ADR-0011: Graph Architecture (GraphRAG)

Status: DEPRECATED (Superseded by ADR-0026) Date: 2026-01-06 Author: Antigravity Task: Task-020

Context

Jorvis currently relies on a Hybrid Retriever (Semantic + Keyword) to find relevant tables for user queries. While effective for simple questions, this approach struggles with:

  1. Multi-hop Reasoning: Queries like "Revenue per Customer in North Region" require traversing Sales -> Customer -> Region. Vector search often misses the intermediate Customer table if it doesn't semantic match the query terms heavily.
  2. Ambiguity: Distinguishing between "Product" (Entity) and "Product Category" (Dimension) is difficult without structural context.
  3. Hallucination Risks: LLMs generate invalid JOINs if they guess relationships not present in the schema.

Decision

We will implement a Knowledge Graph using Apache AGE (A Graph Extension for PostgreSQL).

1. Technology Choice: Apache AGE

  • Why: It allows us to keep the graph data inside Postgres (or strictly adjacent), leveraging existing backups, tooling, and SQL skills. It supports OpenCypher, the industry standard for graph queries.
  • Alternatives Considered:
    • Neo4j: Powerful but requires a heavy JVM sidecar and separate licensing/infra.
    • NetworkX (In-Memory): Too slow for large schemas and lacks persistence.
    • Recursive SQL: Too complex to maintain for flexible pathfinding.

2. Graph Schema Design

The Knowledge Graph will consist of the following Nodes and Edges:

Nodes:

  • (:Table {name: 'schema.table', description: '...'})
  • (:Column {name: 'col_name', type: 'varchar'})
  • (:Metric {name: 'Revenue', definition: 'SUM(amount)'}) (Future)
  • (:BusinessConcept {name: 'Churn'}) (Future)

Edges:

  • (:Table)-[:HAS_COLUMN]->(:Column)
  • (:Column)-[:FOREIGN_KEY_TO]->(:Column) (Structural Link)
  • (:Table)-[:SEMANTICS]->(:BusinessConcept) (Glossary Link)

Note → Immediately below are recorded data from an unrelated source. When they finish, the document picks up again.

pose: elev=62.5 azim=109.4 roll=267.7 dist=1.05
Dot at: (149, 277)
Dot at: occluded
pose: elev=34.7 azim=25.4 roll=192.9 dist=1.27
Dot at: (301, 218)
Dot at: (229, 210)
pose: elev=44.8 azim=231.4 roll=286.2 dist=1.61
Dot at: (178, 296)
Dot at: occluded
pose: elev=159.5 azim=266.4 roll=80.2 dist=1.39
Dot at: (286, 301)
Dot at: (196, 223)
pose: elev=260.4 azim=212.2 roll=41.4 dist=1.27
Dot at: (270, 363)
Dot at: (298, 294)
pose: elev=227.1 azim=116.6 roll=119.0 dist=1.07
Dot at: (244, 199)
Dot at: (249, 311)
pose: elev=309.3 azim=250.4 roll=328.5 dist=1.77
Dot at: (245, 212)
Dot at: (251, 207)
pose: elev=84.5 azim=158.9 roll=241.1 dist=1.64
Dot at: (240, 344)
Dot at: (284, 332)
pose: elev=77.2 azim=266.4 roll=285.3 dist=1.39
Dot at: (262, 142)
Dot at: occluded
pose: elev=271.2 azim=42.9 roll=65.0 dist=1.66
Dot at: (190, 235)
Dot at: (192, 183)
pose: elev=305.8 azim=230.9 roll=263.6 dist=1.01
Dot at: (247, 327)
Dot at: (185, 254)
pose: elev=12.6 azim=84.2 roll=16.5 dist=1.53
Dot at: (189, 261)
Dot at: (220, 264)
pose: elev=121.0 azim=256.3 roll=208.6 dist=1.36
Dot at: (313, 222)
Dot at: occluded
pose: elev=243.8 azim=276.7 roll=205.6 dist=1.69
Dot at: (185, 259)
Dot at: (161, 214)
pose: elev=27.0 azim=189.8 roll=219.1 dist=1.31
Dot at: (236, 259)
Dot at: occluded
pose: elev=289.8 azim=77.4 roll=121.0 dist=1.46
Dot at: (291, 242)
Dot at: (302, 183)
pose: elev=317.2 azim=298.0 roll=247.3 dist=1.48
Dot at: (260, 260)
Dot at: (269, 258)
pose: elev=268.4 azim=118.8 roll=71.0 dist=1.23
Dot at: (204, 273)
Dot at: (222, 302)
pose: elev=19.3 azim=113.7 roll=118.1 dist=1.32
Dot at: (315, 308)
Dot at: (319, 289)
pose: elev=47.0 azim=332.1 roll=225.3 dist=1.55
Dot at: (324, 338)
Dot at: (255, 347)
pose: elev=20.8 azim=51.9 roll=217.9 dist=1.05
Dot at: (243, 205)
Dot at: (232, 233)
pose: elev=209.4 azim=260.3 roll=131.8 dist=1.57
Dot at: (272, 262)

3. Integration Strategy (Post-Retrieval)

GraphRAG will be applied Post-Retrieval (Reranking/Expansion phase):

  1. Retrieve: Hybrid Retriever gets Top-K tables (e.g., 5).
  2. Expand: Query the Graph to find immediate neighbors (tables joined by FK) of the Top-K.
  3. Prune: Use an LLM or heuristic to keep only relevant neighbors (e.g., Customer connects Sales and Region).
  4. Context: Feed the subgraph schema to the SQL generation prompt.

4. Data Sync

  • Hydration: A script (schema_to_graph.py) will parse INFORMATION_SCHEMA and Glossary to rebuild the graph periodically (e.g., on deployment or schema change).

Consequences

  • Positive:
    • Explicit modeling of JOIN paths reduces hallucinated SQL.
    • Can answer "How are X and Y related?" deterministically.
  • Negative:
    • Introduces a dependency on the age extension (requires compatible Postgres version, currently PG16/17).
    • Requires a new sync pipeline (schema_to_graph.py).

Implementation Plan

  1. PoC (Done): Verified AGE (PG17) and metadata ingestion in scripts/research/graphrag-poc/.
  2. Infra (Task-021): Add AGE container to global docker-compose.yml (or enable extension in main DB if supported).
  3. Service (Task-021): Create GraphService in analytics-platform to wrap Cypher queries.
  4. FK Extraction (Task-021): Implement FOREIGN_KEY edge creation from information_schema.key_column_usage.

Approval

  • Approved by: Claude-code (Architect)
  • Date: 2026-01-06
  • Notes: Research phase complete. Implementation deferred to Task-021.